Copy each line in the data below that contains the word "none".

DATA EXCERPTS:
=== Section Start ===

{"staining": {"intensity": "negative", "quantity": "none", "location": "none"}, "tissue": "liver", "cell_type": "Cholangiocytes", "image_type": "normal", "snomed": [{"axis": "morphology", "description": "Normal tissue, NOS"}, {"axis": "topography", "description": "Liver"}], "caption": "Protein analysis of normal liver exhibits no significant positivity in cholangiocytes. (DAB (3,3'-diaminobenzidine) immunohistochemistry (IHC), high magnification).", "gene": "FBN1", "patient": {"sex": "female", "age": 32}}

=== Section End ===
=== Section Start ===

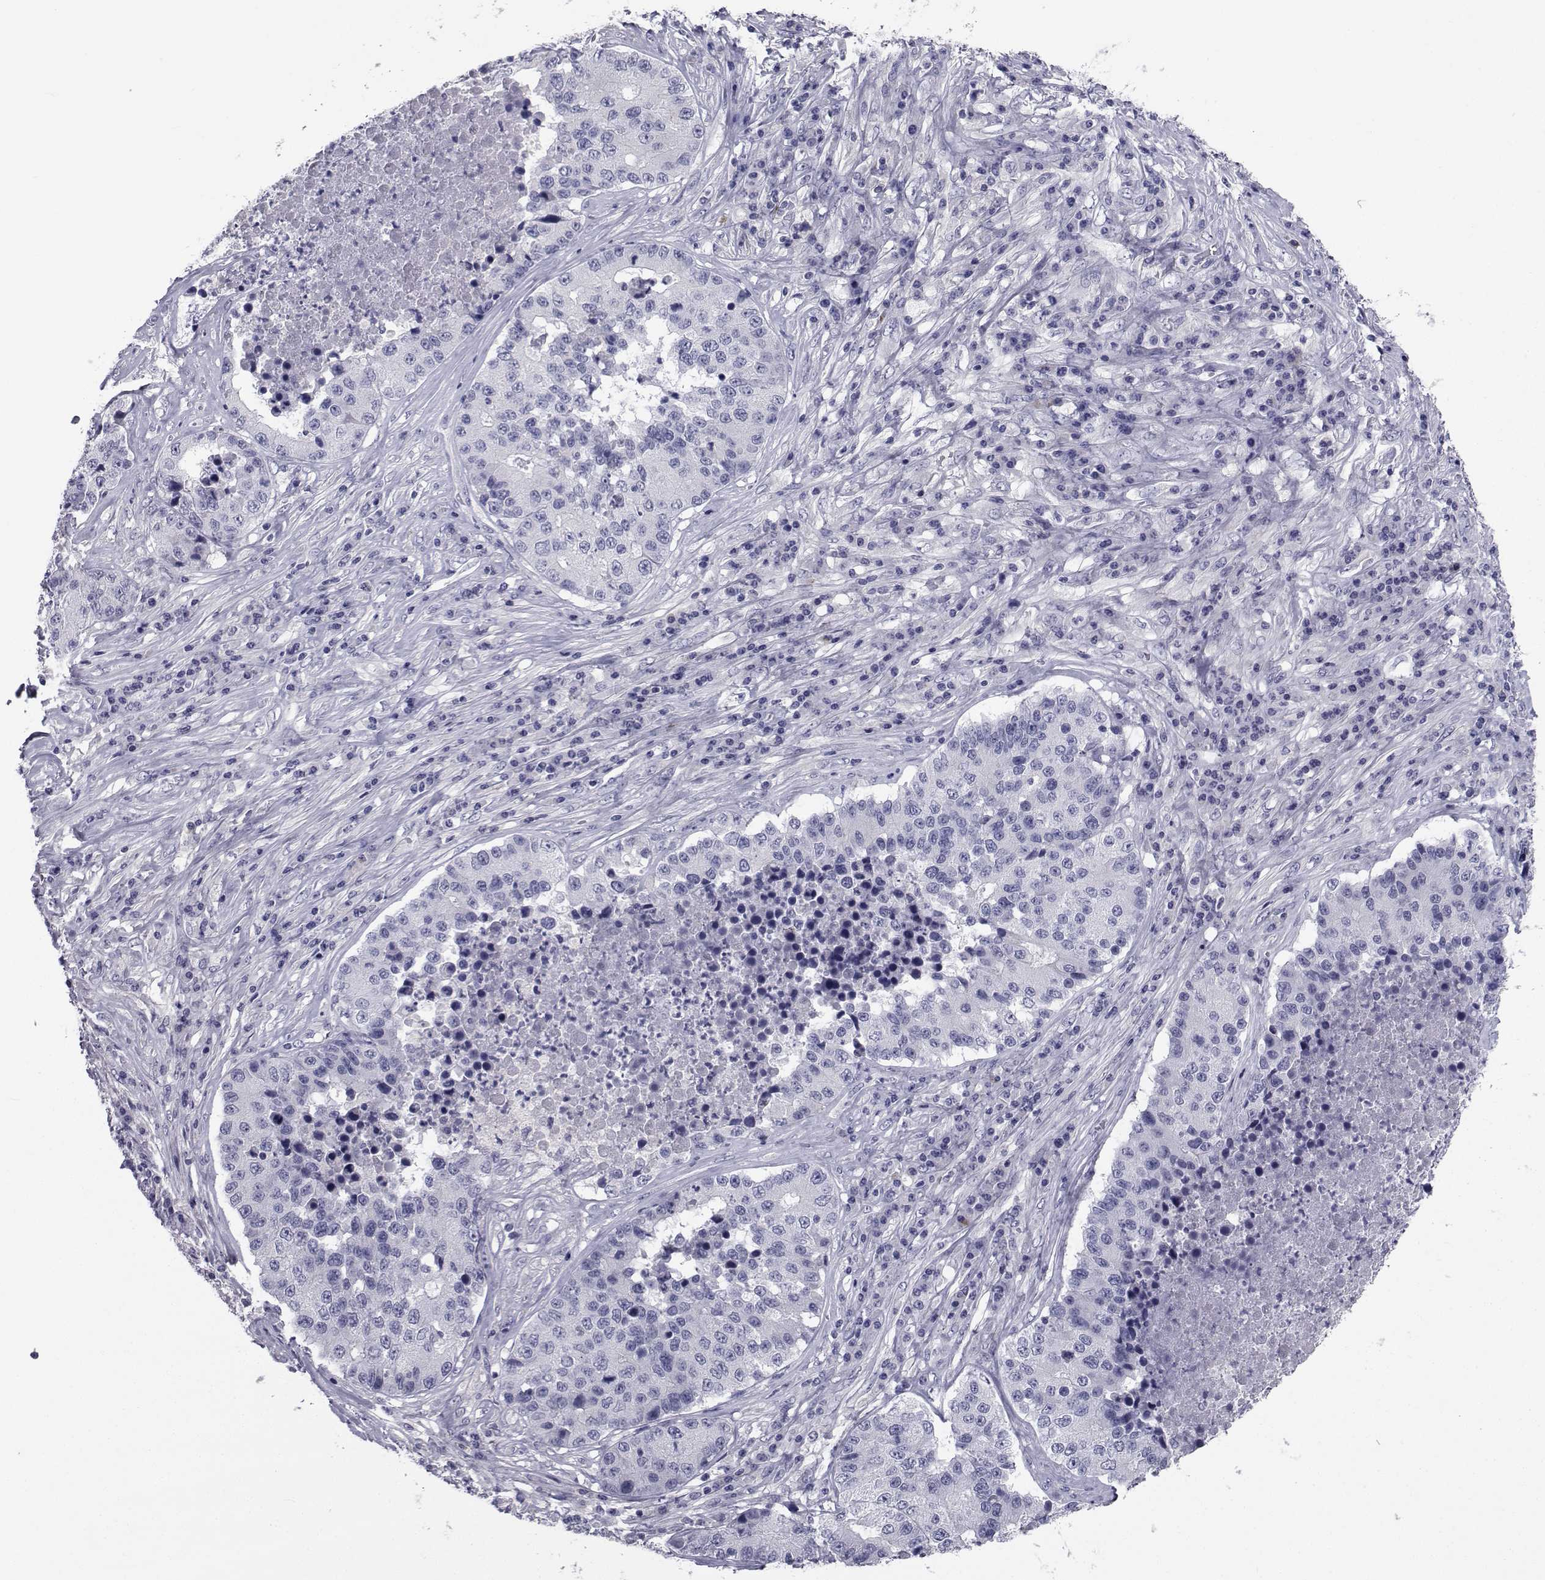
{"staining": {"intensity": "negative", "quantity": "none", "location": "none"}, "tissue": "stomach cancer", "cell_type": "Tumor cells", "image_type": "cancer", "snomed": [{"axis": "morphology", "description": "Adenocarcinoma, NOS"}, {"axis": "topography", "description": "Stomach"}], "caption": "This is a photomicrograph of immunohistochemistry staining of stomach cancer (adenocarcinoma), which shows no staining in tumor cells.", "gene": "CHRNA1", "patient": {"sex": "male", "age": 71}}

=== Section End ===
=== Section Start ===

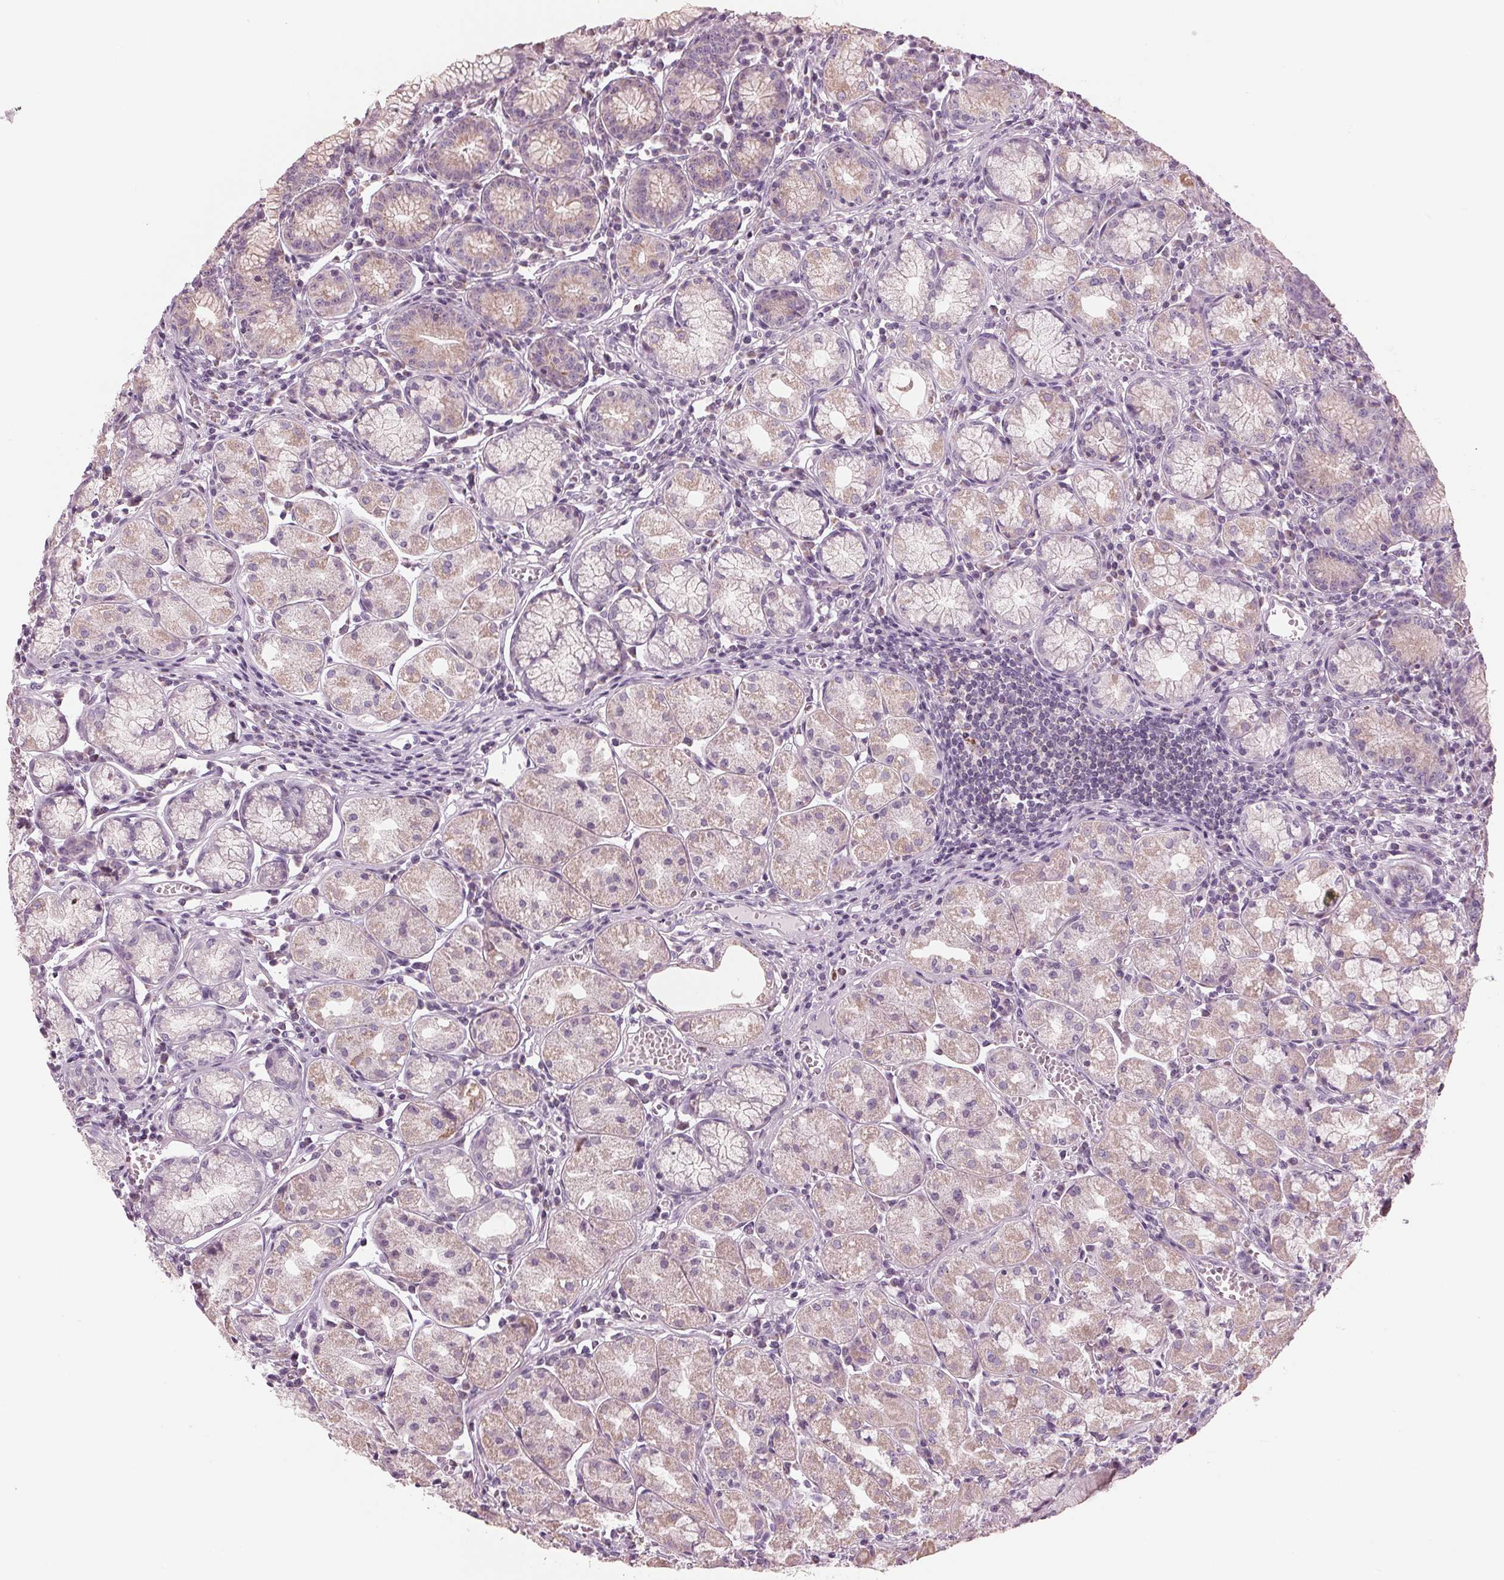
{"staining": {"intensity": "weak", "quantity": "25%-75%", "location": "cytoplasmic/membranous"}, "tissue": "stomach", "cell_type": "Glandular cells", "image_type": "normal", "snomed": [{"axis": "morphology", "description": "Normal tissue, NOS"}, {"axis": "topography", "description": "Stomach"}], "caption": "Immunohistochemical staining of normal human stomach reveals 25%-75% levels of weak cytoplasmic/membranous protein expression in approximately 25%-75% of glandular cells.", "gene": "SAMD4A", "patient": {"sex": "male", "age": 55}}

=== Section End ===

WRITTEN ANSWER:
{"staining": {"intensity": "negative", "quantity": "none", "location": "none"}, "tissue": "liver", "cell_type": "Cholangiocytes", "image_type": "normal", "snomed": [{"axis": "morphology", "description": "Normal tissue, NOS"}, {"axis": "topography", "description": "Liver"}], "caption": "Protein analysis of normal liver exhibits no significant positivity in cholangiocytes. (DAB (3,3'-diaminobenzidine) immunohistochemistry (IHC), high magnification).", "gene": "FBN1", "patient": {"sex": "female", "age": 32}}
{"staining": {"intensity": "negative", "quantity": "none", "location": "none"}, "tissue": "stomach cancer", "cell_type": "Tumor cells", "image_type": "cancer", "snomed": [{"axis": "morphology", "description": "Adenocarcinoma, NOS"}, {"axis": "topography", "description": "Stomach"}], "caption": "This is a photomicrograph of immunohistochemistry staining of stomach cancer (adenocarcinoma), which shows no staining in tumor cells.", "gene": "CHRNA1", "patient": {"sex": "male", "age": 71}}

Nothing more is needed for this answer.